Parfois gospel, parfois voyage spatial électro-psychédélique, le projet commence par une lamentation languissante qui murmure une invitation proche à l’oreille vers le haut et entre les replis de ce qui se déploie en un univers sonore en constante expansion.
Ce trio de Nashville ravit avec ce second album d’une fraicheur incroyable, dans un registre alt-country agrémente d’expérimentations discrètes. Un disque qui impressionnant par sa fluidité. Chaque morceau est porté par des arrangements où guitares, claviers et cuivres cohabitent harmonieusement sans jamais se marcher sur les pieds. Côté textes, le groupe propose une chronique du quotidien, à la fois triviale et poétique, traversée d’un humour sec. Derrière cette nonchalance et cette spontanéité apparente, tout est minutieusement construit, maîtrisé.

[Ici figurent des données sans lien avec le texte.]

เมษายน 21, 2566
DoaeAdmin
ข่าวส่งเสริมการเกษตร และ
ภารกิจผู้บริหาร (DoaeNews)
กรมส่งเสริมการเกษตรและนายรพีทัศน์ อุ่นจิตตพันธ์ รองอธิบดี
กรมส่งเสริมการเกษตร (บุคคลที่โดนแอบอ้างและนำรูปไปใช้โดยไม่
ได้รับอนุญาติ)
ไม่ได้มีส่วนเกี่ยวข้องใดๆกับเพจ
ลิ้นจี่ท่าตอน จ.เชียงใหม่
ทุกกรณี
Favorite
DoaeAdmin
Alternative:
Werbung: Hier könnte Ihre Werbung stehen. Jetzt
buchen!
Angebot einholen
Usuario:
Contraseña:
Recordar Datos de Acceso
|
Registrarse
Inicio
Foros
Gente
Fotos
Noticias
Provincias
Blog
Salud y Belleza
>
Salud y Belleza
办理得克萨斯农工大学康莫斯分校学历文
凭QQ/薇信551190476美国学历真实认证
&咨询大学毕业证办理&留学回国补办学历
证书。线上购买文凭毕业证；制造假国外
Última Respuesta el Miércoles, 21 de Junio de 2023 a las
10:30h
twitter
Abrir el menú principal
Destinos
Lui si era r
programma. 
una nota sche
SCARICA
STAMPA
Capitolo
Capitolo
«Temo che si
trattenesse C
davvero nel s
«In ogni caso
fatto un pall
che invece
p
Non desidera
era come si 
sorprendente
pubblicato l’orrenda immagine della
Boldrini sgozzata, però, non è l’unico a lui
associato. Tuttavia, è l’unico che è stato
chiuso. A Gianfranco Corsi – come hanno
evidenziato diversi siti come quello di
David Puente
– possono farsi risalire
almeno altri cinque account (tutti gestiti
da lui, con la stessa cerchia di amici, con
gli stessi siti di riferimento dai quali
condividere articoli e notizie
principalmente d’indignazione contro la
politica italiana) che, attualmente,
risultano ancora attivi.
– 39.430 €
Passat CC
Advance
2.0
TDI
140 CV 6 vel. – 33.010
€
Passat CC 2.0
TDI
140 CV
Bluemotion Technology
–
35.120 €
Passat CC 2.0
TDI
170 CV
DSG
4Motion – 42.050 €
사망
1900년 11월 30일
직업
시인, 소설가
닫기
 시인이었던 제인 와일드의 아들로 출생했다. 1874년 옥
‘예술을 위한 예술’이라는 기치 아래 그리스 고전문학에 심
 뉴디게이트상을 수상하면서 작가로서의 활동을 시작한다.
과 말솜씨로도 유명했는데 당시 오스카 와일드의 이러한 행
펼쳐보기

Formé à Bristol, au Royaume-Uni (d’où aucun d’eux ne vient encore et dont tous sont profondément ancrés) en 2020, le Tara Clerkin Trio – tel qu’il existe aujourd’hui, de manière quelque peu démocratique, malgré l’autorité singulière laissée entendre son nom – se compose de la Tara Clerkin, de son partenaire Sunny Joe Paradisos, et du frère de Sunny, Patrick Benjamin. Avec deux mini-albums extraordinaires – In Spring (2021) et On The Turning Ground (2023) – qui font sensation sur le redoutable label londonien World of Echo à la suite de leur premier album éponyme en 2020 sur Laura Lies In, ce prochain album Somewhere Good est, à bien des égards, l’œuvre la plus aboutie du groupe.
The Outer Worlds Jazz Ensemble - The Kármán Line (2026)
[ATA Records]
''The Kármán Line'', premier album de The Outer Worlds Jazz Ensemble, s’impose comme une proposition singulière. Entre spiritual jazz, soul jazz et groove cosmique, le disque déploie une matière orchestrale riche, où harpe, flûte, basson, marimba et cuivres dialoguent avec une section rythmique très organique. Enregistré sur bande analogique, il en garde une chaleur et une fluidité rappelant certaines productions jazz et soul des années 60/70.
Pedal steel aérienne, guitares suspendues, nappes discrètes, atmosphères crépusculaires et évocations de grands espaces sont au programme de cet album, présenté comme une suite à l’inoubliable ''Belladonna''.
Trente minutes suffisent à Orcutt et Fratti pour tisser un corpus complexe et resplendissant. Du début à la fin, Almost Waking utilise essentiellement trois éléments, mais rend chacun d’eux énorme : le jeu précis de guitare d’Orcutt, la voix aérienne et légère de Fratti et son jeu éthéré de violoncelle. Une brillante collaboration entre le guitariste américain et le violoncelliste guatémaltèque.
Paru initialement en 1976, « Kaleidoscope Of Rainbows » était une série de pièces basées sur la gamme à cinq notes de la musique gamelan balinaise. Les sessions d'enregistrement ont bénéficié de la participation de grands noms tels que Ian Carr (Nucleus), Paul Buckmaster, Barbara Thompson, Dave MacRae, Tony Coe et Geoff Castle. Cet album est aujourd'hui considéré comme un enregistrement phare du jazz moderne britannique, bien que les compositions témoignent également d'influences issues des musiques du monde et d'ailleurs, utilisant des synthétiseurs, il s'agit d'une œuvre novatrice et absolument captivante.